**WHAT YOU ARE ASKED TO DO**. Every entry below must appear again, exactly as written.

PROVIDED DATA section start

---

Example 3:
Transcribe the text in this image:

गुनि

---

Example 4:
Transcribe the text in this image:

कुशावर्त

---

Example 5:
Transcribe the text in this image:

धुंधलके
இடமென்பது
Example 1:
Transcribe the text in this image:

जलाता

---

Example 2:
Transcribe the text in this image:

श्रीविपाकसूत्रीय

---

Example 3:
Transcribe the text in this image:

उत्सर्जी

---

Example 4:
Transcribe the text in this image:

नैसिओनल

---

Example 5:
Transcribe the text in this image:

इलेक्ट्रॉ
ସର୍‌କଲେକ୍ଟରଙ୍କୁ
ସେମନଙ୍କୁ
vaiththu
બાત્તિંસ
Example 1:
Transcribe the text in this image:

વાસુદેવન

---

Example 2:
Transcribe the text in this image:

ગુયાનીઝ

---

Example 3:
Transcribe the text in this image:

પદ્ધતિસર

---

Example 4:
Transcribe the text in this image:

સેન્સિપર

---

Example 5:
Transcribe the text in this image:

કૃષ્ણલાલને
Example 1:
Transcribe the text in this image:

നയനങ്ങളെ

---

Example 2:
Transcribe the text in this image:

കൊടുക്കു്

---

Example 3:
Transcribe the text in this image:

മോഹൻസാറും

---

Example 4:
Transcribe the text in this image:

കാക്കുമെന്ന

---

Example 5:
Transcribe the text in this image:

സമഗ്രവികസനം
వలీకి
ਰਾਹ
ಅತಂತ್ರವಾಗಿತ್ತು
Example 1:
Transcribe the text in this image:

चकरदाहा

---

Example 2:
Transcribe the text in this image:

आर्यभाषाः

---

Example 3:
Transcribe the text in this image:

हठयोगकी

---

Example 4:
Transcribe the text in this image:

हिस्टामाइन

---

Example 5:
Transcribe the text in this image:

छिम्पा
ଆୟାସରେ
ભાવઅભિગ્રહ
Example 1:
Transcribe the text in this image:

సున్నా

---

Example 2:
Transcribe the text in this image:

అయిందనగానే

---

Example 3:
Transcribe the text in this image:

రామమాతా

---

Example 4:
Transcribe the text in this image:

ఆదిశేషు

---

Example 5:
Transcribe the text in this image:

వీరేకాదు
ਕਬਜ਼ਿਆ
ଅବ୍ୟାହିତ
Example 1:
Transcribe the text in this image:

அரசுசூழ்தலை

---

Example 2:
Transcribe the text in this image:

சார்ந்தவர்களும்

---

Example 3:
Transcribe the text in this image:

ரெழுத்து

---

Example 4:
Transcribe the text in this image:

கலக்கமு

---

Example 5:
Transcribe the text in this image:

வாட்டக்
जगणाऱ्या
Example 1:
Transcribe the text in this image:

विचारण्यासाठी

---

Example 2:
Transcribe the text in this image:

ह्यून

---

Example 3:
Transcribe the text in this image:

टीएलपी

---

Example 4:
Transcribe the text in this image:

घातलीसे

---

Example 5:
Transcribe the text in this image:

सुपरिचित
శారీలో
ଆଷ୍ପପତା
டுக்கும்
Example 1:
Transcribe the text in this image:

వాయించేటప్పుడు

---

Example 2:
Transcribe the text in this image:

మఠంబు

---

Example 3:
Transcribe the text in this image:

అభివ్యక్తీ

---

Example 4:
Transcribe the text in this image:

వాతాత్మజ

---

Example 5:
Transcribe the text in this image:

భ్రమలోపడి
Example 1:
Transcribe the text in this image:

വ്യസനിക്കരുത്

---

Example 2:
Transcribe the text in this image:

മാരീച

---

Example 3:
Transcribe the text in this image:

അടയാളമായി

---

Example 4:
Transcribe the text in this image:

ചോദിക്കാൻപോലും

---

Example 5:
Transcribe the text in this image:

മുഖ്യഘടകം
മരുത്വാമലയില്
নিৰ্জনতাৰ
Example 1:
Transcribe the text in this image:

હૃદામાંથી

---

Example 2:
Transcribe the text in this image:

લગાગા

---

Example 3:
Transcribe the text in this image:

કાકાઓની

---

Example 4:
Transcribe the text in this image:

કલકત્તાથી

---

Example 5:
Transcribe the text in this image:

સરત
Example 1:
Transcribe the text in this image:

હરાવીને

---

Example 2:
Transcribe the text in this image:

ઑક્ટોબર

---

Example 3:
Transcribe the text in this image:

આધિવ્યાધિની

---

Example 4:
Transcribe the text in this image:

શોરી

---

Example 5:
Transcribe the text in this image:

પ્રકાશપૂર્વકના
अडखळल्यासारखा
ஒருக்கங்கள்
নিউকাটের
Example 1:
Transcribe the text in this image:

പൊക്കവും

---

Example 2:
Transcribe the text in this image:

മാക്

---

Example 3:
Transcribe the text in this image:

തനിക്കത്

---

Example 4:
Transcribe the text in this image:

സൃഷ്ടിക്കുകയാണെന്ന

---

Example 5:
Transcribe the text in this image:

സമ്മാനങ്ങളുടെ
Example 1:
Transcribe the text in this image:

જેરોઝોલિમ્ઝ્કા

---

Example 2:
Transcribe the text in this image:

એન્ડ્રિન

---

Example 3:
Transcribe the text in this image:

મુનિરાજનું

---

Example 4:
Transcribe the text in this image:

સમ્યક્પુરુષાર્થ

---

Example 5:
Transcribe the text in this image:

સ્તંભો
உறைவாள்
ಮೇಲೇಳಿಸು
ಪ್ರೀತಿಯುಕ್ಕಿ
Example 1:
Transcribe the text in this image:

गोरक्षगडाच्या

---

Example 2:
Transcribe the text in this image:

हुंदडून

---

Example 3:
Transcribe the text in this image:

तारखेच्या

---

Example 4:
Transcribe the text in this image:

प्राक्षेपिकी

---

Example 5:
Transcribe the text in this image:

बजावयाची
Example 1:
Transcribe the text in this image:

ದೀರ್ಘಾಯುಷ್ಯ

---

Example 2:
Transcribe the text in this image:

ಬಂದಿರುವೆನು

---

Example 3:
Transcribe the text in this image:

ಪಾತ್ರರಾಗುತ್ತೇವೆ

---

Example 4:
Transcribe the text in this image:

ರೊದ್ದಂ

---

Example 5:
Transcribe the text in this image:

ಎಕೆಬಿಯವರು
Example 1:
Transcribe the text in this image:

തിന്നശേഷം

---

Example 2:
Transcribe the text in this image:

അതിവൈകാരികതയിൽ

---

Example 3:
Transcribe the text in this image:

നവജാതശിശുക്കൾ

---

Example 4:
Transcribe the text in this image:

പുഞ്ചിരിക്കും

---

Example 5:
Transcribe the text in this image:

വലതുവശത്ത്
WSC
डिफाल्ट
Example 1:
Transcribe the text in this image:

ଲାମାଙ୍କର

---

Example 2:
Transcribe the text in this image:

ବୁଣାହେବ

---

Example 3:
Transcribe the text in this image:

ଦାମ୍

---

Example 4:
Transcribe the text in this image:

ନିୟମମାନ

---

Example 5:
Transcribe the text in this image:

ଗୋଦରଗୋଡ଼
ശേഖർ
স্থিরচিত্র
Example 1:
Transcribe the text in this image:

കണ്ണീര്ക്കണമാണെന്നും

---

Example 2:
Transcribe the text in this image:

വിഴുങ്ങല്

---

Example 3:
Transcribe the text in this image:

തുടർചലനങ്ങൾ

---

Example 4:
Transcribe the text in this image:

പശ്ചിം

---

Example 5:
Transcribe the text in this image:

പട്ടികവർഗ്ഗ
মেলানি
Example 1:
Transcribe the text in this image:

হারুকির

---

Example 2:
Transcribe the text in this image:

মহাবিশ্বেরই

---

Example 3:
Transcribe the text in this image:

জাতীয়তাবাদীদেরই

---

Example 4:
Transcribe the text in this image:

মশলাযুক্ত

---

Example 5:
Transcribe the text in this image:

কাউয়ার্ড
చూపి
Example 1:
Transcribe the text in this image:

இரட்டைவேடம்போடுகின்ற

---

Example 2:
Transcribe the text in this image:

PROVIDED DATA section end

**RESULT OF THE TASK**.
---

Example 3:
Transcribe the text in this image:

गुनि

---

Example 4:
Transcribe the text in this image:

कुशावर्त

---

Example 5:
Transcribe the text in this image:

धुंधलके
இடமென்பது
Example 1:
Transcribe the text in this image:

जलाता

---

Example 2:
Transcribe the text in this image:

श्रीविपाकसूत्रीय

---

Example 3:
Transcribe the text in this image:

उत्सर्जी

---

Example 4:
Transcribe the text in this image:

नैसिओनल

---

Example 5:
Transcribe the text in this image:

इलेक्ट्रॉ
ସର୍‌କଲେକ୍ଟରଙ୍କୁ
ସେମନଙ୍କୁ
vaiththu
બાત્તિંસ
Example 1:
Transcribe the text in this image:

વાસુદેવન

---

Example 2:
Transcribe the text in this image:

ગુયાનીઝ

---

Example 3:
Transcribe the text in this image:

પદ્ધતિસર

---

Example 4:
Transcribe the text in this image:

સેન્સિપર

---

Example 5:
Transcribe the text in this image:

કૃષ્ણલાલને
Example 1:
Transcribe the text in this image:

നയനങ്ങളെ

---

Example 2:
Transcribe the text in this image:

കൊടുക്കു്

---

Example 3:
Transcribe the text in this image:

മോഹൻസാറും

---

Example 4:
Transcribe the text in this image:

കാക്കുമെന്ന

---

Example 5:
Transcribe the text in this image:

സമഗ്രവികസനം
వలీకి
ਰਾਹ
ಅತಂತ್ರವಾಗಿತ್ತು
Example 1:
Transcribe the text in this image:

चकरदाहा

---

Example 2:
Transcribe the text in this image:

आर्यभाषाः

---

Example 3:
Transcribe the text in this image:

हठयोगकी

---

Example 4:
Transcribe the text in this image:

हिस्टामाइन

---

Example 5:
Transcribe the text in this image:

छिम्पा
ଆୟାସରେ
ભાવઅભિગ્રહ
Example 1:
Transcribe the text in this image:

సున్నా

---

Example 2:
Transcribe the text in this image:

అయిందనగానే

---

Example 3:
Transcribe the text in this image:

రామమాతా

---

Example 4:
Transcribe the text in this image:

ఆదిశేషు

---

Example 5:
Transcribe the text in this image:

వీరేకాదు
ਕਬਜ਼ਿਆ
ଅବ୍ୟାହିତ
Example 1:
Transcribe the text in this image:

அரசுசூழ்தலை

---

Example 2:
Transcribe the text in this image:

சார்ந்தவர்களும்

---

Example 3:
Transcribe the text in this image:

ரெழுத்து

---

Example 4:
Transcribe the text in this image:

கலக்கமு

---

Example 5:
Transcribe the text in this image:

வாட்டக்
जगणाऱ्या
Example 1:
Transcribe the text in this image:

विचारण्यासाठी

---

Example 2:
Transcribe the text in this image:

ह्यून

---

Example 3:
Transcribe the text in this image:

टीएलपी

---

Example 4:
Transcribe the text in this image:

घातलीसे

---

Example 5:
Transcribe the text in this image:

सुपरिचित
శారీలో
ଆଷ୍ପପତା
டுக்கும்
Example 1:
Transcribe the text in this image:

వాయించేటప్పుడు

---

Example 2:
Transcribe the text in this image:

మఠంబు

---

Example 3:
Transcribe the text in this image:

అభివ్యక్తీ

---

Example 4:
Transcribe the text in this image:

వాతాత్మజ

---

Example 5:
Transcribe the text in this image:

భ్రమలోపడి
Example 1:
Transcribe the text in this image:

വ്യസനിക്കരുത്

---

Example 2:
Transcribe the text in this image:

മാരീച

---

Example 3:
Transcribe the text in this image:

അടയാളമായി

---

Example 4:
Transcribe the text in this image:

ചോദിക്കാൻപോലും

---

Example 5:
Transcribe the text in this image:

മുഖ്യഘടകം
മരുത്വാമലയില്
নিৰ্জনতাৰ
Example 1:
Transcribe the text in this image:

હૃદામાંથી

---

Example 2:
Transcribe the text in this image:

લગાગા

---

Example 3:
Transcribe the text in this image:

કાકાઓની

---

Example 4:
Transcribe the text in this image:

કલકત્તાથી

---

Example 5:
Transcribe the text in this image:

સરત
Example 1:
Transcribe the text in this image:

હરાવીને

---

Example 2:
Transcribe the text in this image:

ઑક્ટોબર

---

Example 3:
Transcribe the text in this image:

આધિવ્યાધિની

---

Example 4:
Transcribe the text in this image:

શોરી

---

Example 5:
Transcribe the text in this image:

પ્રકાશપૂર્વકના
अडखळल्यासारखा
ஒருக்கங்கள்
নিউকাটের
Example 1:
Transcribe the text in this image:

പൊക്കവും

---

Example 2:
Transcribe the text in this image:

മാക്

---

Example 3:
Transcribe the text in this image:

തനിക്കത്

---

Example 4:
Transcribe the text in this image:

സൃഷ്ടിക്കുകയാണെന്ന

---

Example 5:
Transcribe the text in this image:

സമ്മാനങ്ങളുടെ
Example 1:
Transcribe the text in this image:

જેરોઝોલિમ્ઝ્કા

---

Example 2:
Transcribe the text in this image:

એન્ડ્રિન

---

Example 3:
Transcribe the text in this image:

મુનિરાજનું

---

Example 4:
Transcribe the text in this image:

સમ્યક્પુરુષાર્થ

---

Example 5:
Transcribe the text in this image:

સ્તંભો
உறைவாள்
ಮೇಲೇಳಿಸು
ಪ್ರೀತಿಯುಕ್ಕಿ
Example 1:
Transcribe the text in this image:

गोरक्षगडाच्या

---

Example 2:
Transcribe the text in this image:

हुंदडून

---

Example 3:
Transcribe the text in this image:

तारखेच्या

---

Example 4:
Transcribe the text in this image:

प्राक्षेपिकी

---

Example 5:
Transcribe the text in this image:

बजावयाची
Example 1:
Transcribe the text in this image:

ದೀರ್ಘಾಯುಷ್ಯ

---

Example 2:
Transcribe the text in this image:

ಬಂದಿರುವೆನು

---

Example 3:
Transcribe the text in this image:

ಪಾತ್ರರಾಗುತ್ತೇವೆ

---

Example 4:
Transcribe the text in this image:

ರೊದ್ದಂ

---

Example 5:
Transcribe the text in this image:

ಎಕೆಬಿಯವರು
Example 1:
Transcribe the text in this image:

തിന്നശേഷം

---

Example 2:
Transcribe the text in this image:

അതിവൈകാരികതയിൽ

---

Example 3:
Transcribe the text in this image:

നവജാതശിശുക്കൾ

---

Example 4:
Transcribe the text in this image:

പുഞ്ചിരിക്കും

---

Example 5:
Transcribe the text in this image:

വലതുവശത്ത്
WSC
डिफाल्ट
Example 1:
Transcribe the text in this image:

ଲାମାଙ୍କର

---

Example 2:
Transcribe the text in this image:

ବୁଣାହେବ

---

Example 3:
Transcribe the text in this image:

ଦାମ୍

---

Example 4:
Transcribe the text in this image:

ନିୟମମାନ

---

Example 5:
Transcribe the text in this image:

ଗୋଦରଗୋଡ଼
ശേഖർ
স্থিরচিত্র
Example 1:
Transcribe the text in this image:

കണ്ണീര്ക്കണമാണെന്നും

---

Example 2:
Transcribe the text in this image:

വിഴുങ്ങല്

---

Example 3:
Transcribe the text in this image:

തുടർചലനങ്ങൾ

---

Example 4:
Transcribe the text in this image:

പശ്ചിം

---

Example 5:
Transcribe the text in this image:

പട്ടികവർഗ്ഗ
মেলানি
Example 1:
Transcribe the text in this image:

হারুকির

---

Example 2:
Transcribe the text in this image:

মহাবিশ্বেরই

---

Example 3:
Transcribe the text in this image:

জাতীয়তাবাদীদেরই

---

Example 4:
Transcribe the text in this image:

মশলাযুক্ত

---

Example 5:
Transcribe the text in this image:

কাউয়ার্ড
చూపి
Example 1:
Transcribe the text in this image:

இரட்டைவேடம்போடுகின்ற

---

Example 2:
Transcribe the text in this image:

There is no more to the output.